Une grille d’évaluation est un outil structuré qui décrit les critères d’évaluation d’un travail ou d’une tâche, avec souvent des niveaux de performance spécifiques décrits pour chaque critère. Les pro formas d’évaluation et de rétroaction, souvent appelés « pages de garde » ou « pièces jointes au devoir », sont largement utilisés pour fournir une rétroaction structurée et standardisée aux étudiants (Hounsell et al., 2007). Ces outils, qui se présentent généralement sous la forme de grilles d’évaluation, offrent plusieurs avantages importants :

  • Alignement sur les critères d’évaluation : Les grilles d’évaluation relient directement les commentaires aux critères d’évaluation, ce qui permet aux correcteurs de rester concentrés et d’assurer une évaluation cohérente de plusieurs travaux. Les étudiants bénéficient d’une compréhension claire de la manière dont les commentaires et les évaluations correspondent aux critères.
  • Cohérence entre les groupes de travail : Lorsque tous les correcteurs utilisent la même grille d’évaluation, la cohérence de la notation et de la rétroaction est améliorée, ce qui garantit l’équité et l’uniformité dans l’ensemble du cours.

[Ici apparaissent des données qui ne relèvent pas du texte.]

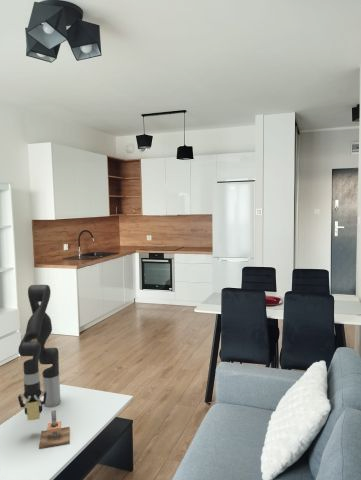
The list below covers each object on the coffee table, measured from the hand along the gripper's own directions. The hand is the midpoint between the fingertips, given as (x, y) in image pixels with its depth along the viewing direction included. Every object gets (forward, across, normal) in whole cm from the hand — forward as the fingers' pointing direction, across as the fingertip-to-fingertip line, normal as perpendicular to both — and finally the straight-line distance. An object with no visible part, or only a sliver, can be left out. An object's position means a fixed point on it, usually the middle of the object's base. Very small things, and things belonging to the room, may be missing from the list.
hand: (33, 413), depth 207 cm
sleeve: (+2, 0, 0) cm, 2 cm away
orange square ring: (+6, -10, +7) cm, 14 cm away
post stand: (+11, -10, +7) cm, 17 cm away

  • Un retour équilibré : La combinaison des évaluations et des commentaires écrits permet aux correcteurs de fournir un retour à la fois complet et concis, équilibrant étendue et profondeur.
  • Suivi des progrès : Les grilles d’évaluation permettent aux élèves et aux enseignants de suivre les progrès au fil du temps en identifiant les points forts et les domaines à améliorer dans une série de travaux, ce qui facilite les efforts ciblés pour combler les lacunes.

Les grilles d’évaluation permettent non seulement de rationaliser le processus de la rétroaction pour les enseignants, mais aussi d’améliorer la capacité des étudiants à interpréter et à appliquer efficacement la rétroaction, ce qui favorise l’apprentissage et l’amélioration continus.